School Walls: Links of a Chain

2020

This room is a newly commissioned painting installation by Nazim Ünal Yilmaz in which he is both artist and curator. The room is an exhibition between himself and Olev Subbi: two painters in dialogue. 

School Walls refers to the educational diagrams often found in classrooms, which he likens to both the painted image and to the pedagogical structure of schools of painting. For Yilmaz and Subbi, painting is a way of creating worlds as well as analysing and improving their realities through it. Links in a Chain refers to Subbi’s role as an exhibition organiser towards the end of his career. In 2013, Olev Subbi designed an exhibition titled Four Links in a Chain: Laikmaa, Mägi, Vabbe, Kits in which he elaborated on the development of influential and contemporary artists in the creation of Art History.

Although Yilmaz’s perspective is geographically and personally distant from that of Subbi’s, there are parallel resonances in their painting processes and interests. Both reference historical painting compositions and the logic of colour and form. Colour is a main component in both painters’ works: Yilmaz lives with a slight colour-blindness that produces a recognisable purple and blue tint to his landscapes, compared to Subbi’s expected green fields and yellow crops. 

One of the walls has a special focus on the subject of the horse. In Subbi’s Man with a White Horse, Yilmaz viewed the depiction of the horse as a statement of respect and admiration. The eyes of the horse look out towards the spectator communicating wisdom. Using a trompe-l’oeil, Subbi unmasks a harvest landscape behind. Yilmaz often uses animals as a reference to mistreatment in contemporary society and to expose the continuous exploitation of the world around us. He responds with the painting Untitled (Blue Painting with a Little Horse). 
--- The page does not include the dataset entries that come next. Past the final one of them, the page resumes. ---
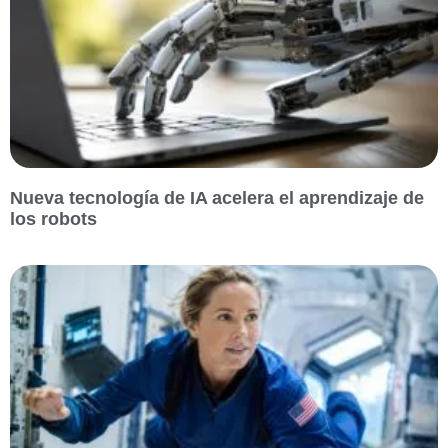
Nueva tecnología de IA acelera el aprendizaje de
los robots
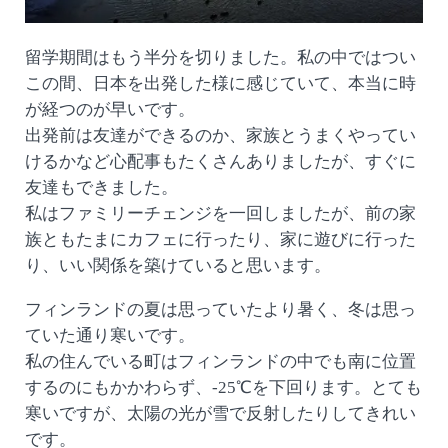
留学期間はもう半分を切りました。私の中ではつい
この間、日本を出発した様に感じていて、本当に時
が経つのが早いです。
出発前は友達ができるのか、家族とうまくやってい
けるかなど心配事もたくさんありましたが、すぐに
友達もできました。
私はファミリーチェンジを一回しましたが、前の家
族ともたまにカフェに行ったり、家に遊びに行った
り、いい関係を築けていると思います。
フィンランドの夏は思っていたより暑く、冬は思っ
ていた通り寒いです。
私の住んでいる町はフィンランドの中でも南に位置
するのにもかかわらず、‐25℃を下回ります。とても
寒いですが、太陽の光が雪で反射したりしてきれい
です。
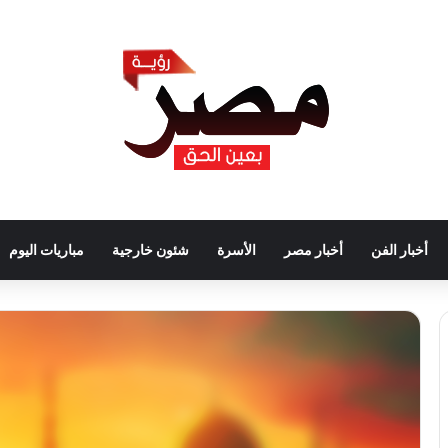
أخبار الفن
أخبار مصر
الأسرة
شئون خارجية
مباريات اليوم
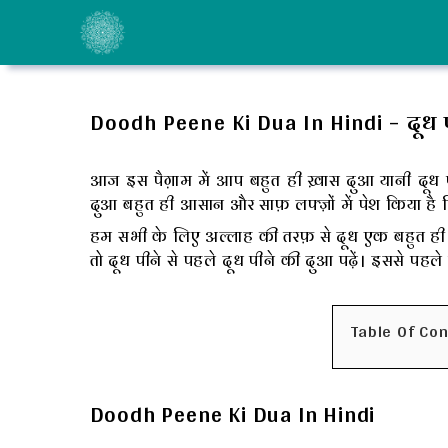
Skip
to
content
Doodh Peene Ki Dua In Hindi – दूध पी
आज इस पैग़ाम में आप बहुत ही ख़ास दुआ यानी दूध पीन
दुआ बहुत ही आसान और साफ़ लफ्ज़ों में पेश किया है
हम सभी के लिए अल्लाह की तरफ़ से दूध एक बहुत ह
तो दूध पीने से पहले दूध पीने की दुआ पढ़ें। इससे पहले
Table Of Co
Doodh Peene Ki Dua In Hindi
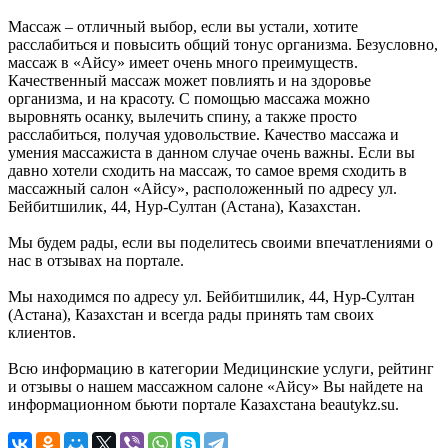
Массаж – отличный выбор, если вы устали, хотите
расслабиться и повысить общий тонус организма. Безусловно,
массаж в «Айсу» имеет очень много преимуществ.
Качественный массаж может повлиять и на здоровье
организма, и на красоту. С помощью массажа можно
выровнять осанку, вылечить спину, а также просто
расслабиться, получая удовольствие. Качество массажа и
умения массажиста в данном случае очень важны. Если вы
давно хотели сходить на массаж, то самое время сходить в
массажный салон «Айсу», расположенный по адресу ул.
Бейбитшилик, 44, Нур-Султан (Астана), Казахстан.
Мы будем рады, если вы поделитесь своими впечатлениями о
нас в отзывах на портале.
Мы находимся по адресу ул. Бейбитшилик, 44, Нур-Султан
(Астана), Казахстан и всегда рады принять там своих
клиентов.
Всю информацию в категории Медицинские услуги, рейтинг
и отзывы о нашем массажном салоне «Айсу» Вы найдете на
информационном бьюти портале Казахстана beautykz.su.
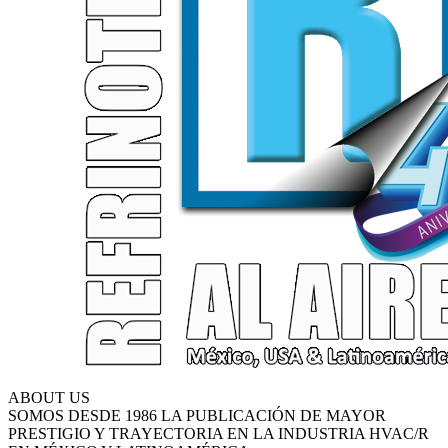
ABOUT US
SOMOS DESDE 1986 LA PUBLICACIÓN DE MAYOR
PRESTIGIO Y TRAYECTORIA EN LA INDUSTRIA HVAC/R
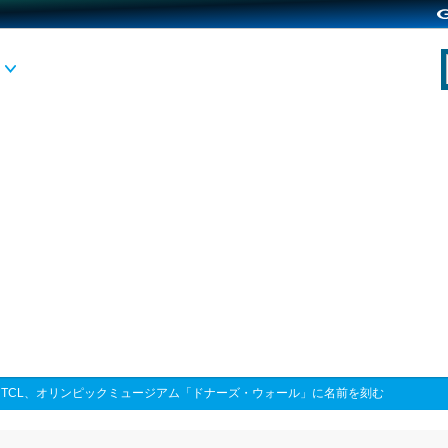
>
TCL、オリンピックミュージアム「ドナーズ・ウォール」に名前を刻む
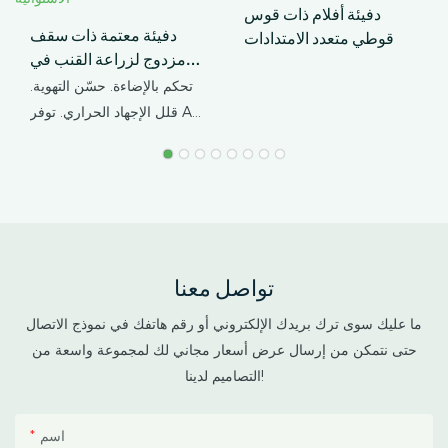
دفيئة أفلام ذات قوس
دفيئة معتمة ذات سقف
قوطي متعدد الامتدادات
مزدوج لزراعة القنب في
المناخات الاستوائية
تحكم بالإضاءة. حسّن التهوية.
قلل الإجهاد الحراري. توفر AX
GREENHOUSE حلولاً
مخصصة للبيوت الزجاجية
المعتمة ذات السقف المزدوج
لزراعة القنب في المناخات
الاستوائية وشبه الاستوائية.
يجمع هذا البيت الزجاجي بين
تواصل معنا
هيكل خارجي واقٍ ومساحة
داخلية معتمة للزراعة، مما
ما عليك سوى ترك بريدك الإلكتروني أو رقم هاتفك في نموذج الاتصال
يساعد المزارعين على التحكم
حتى نتمكن من إرسال عرض أسعار مجاني لك لمجموعة واسعة من
في فترة الإضاءة، وتقليل
التصاميم لدينا!
تراكم الحرارة، وحماية
المحاصيل من الأمطار الغزيرة
اسم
The sense of veiling in Subbi’s painting offers the possibility of parallel realities expressed in painting. Yilmaz’s canvases share this intention, but from the perspective of his biography and the queer perspective in a Muslim country. Historically, as well as in contemporary queer culture, remote natural locations have been used as “cruising” sites where lovers meet for prohibited brief encounters. The natural setting is used as a buffer and a veil against the surveillance of society. It is also in this hidden world, far away from the city, that Subbi places his anonymous characters.